Stored data entries:
=======
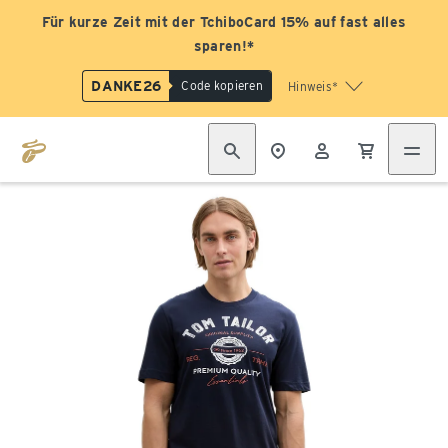
Für kurze Zeit mit der TchiboCard 15% auf fast alles
sparen!*
DANKE26
Code kopieren
Hinweis*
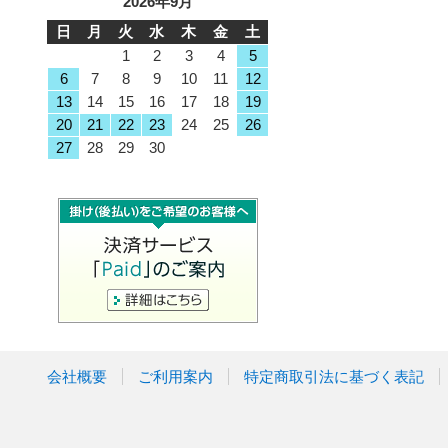
2026年9月
日
月
火
水
木
金
土
1
2
3
4
5
6
7
8
9
10
11
12
13
14
15
16
17
18
19
20
21
22
23
24
25
26
27
28
29
30
会社概要
ご利用案内
特定商取引法に基づく表記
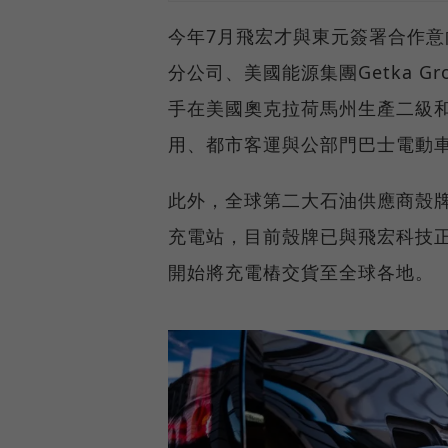
今年7月飛宏才與東元簽署合作
分公司、美國能源集團Getka Gro
手在美國奧克拉荷馬州生產二級
用、都市客運與公部門巴士電動
此外，全球第二大石油供應商殼
充電站，目前殼牌已與飛宏科技
開始將充電樁交貨至全球各地。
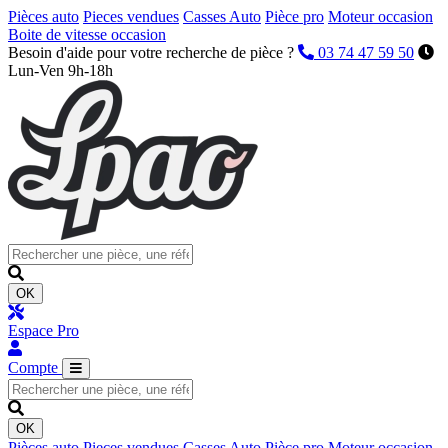
Pièces auto
Pieces vendues
Casses Auto
Pièce pro
Moteur occasion
Boite de vitesse occasion
Besoin d'aide pour votre recherche de pièce ?
03 74 47 59 50
Lun-Ven 9h-18h
OK
Espace Pro
Compte
OK
Pièces auto
Pieces vendues
Casses Auto
Pièce pro
Moteur occasion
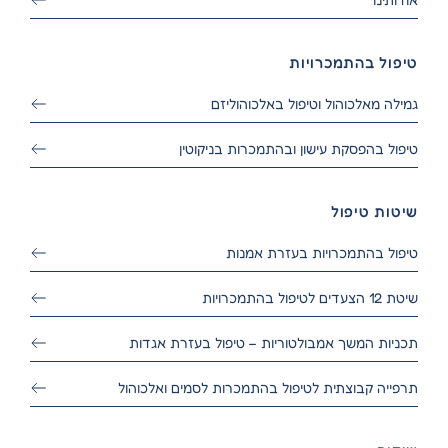
טיפול בהתמכרויות
גמילה מאלכוהול וטיפול באלכוהוליזם
טיפול בהפסקת עישון ובהתמכרות בניקוטין
שיטות טיפול
טיפול בהתמכרויות בעזרת אמנות
שיטת 12 הצעדים לטיפול בהתמכרויות
תכניות המשך אמבולטוריות – טיפול בעזרת אגדות
תרפייה קבוצתית לטיפול בהתמכרות לסמים ואלכוהול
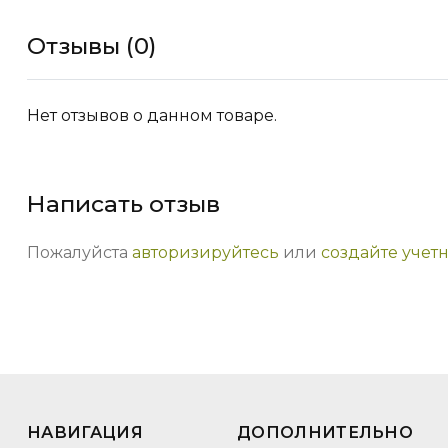
Отзывы (0)
Нет отзывов о данном товаре.
Написать отзыв
Пожалуйста
авторизируйтесь
или
создайте учет
НАВИГАЦИЯ
ДОПОЛНИТЕЛЬНО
=======
ACTIVITY
Please write out the material from the line containing "今年7月飛宏才與東元簽署合作" through the end of the material, inclusive, switching every "Pièces auto" to "Pièces détachées" and leaving everything else unchanged. Omit the pictures.

ANSWER FOR THIS EXERCISE
今年7月飛宏才與東元簽署合作
分公司、美國能源集團Getka Gro
手在美國奧克拉荷馬州生產二級
用、都市客運與公部門巴士電動
此外，全球第二大石油供應商殼
充電站，目前殼牌已與飛宏科技
開始將充電樁交貨至全球各地。
Pièces détachées
Pieces vendues
Casses Auto
Pièce pro
Moteur occasion
Boite de vitesse occasion
Besoin d'aide pour votre recherche de pièce ?
03 74 47 59 50
Lun-Ven 9h-18h
OK
Espace Pro
Compte
OK
Pièces détachées
Pieces vendues
Casses Auto
Pièce pro
Moteur occasion
טיפול בהתמכרויות
גמילה מאלכוהול וטיפול באלכוהוליזם
טיפול בהפסקת עישון ובהתמכרות בניקוטין
שיטות טיפול
טיפול בהתמכרויות בעזרת אמנות
שיטת 12 הצעדים לטיפול בהתמכרויות
תכניות המשך אמבולטוריות – טיפול בעזרת אגדות
תרפייה קבוצתית לטיפול בהתמכרות לסמים ואלכוהול
Отзывы (0)
Нет отзывов о данном товаре.
Написать отзыв
Пожалуйста
авторизируйтесь
или
создайте учет
НАВИГАЦИЯ
ДОПОЛНИТЕЛЬНО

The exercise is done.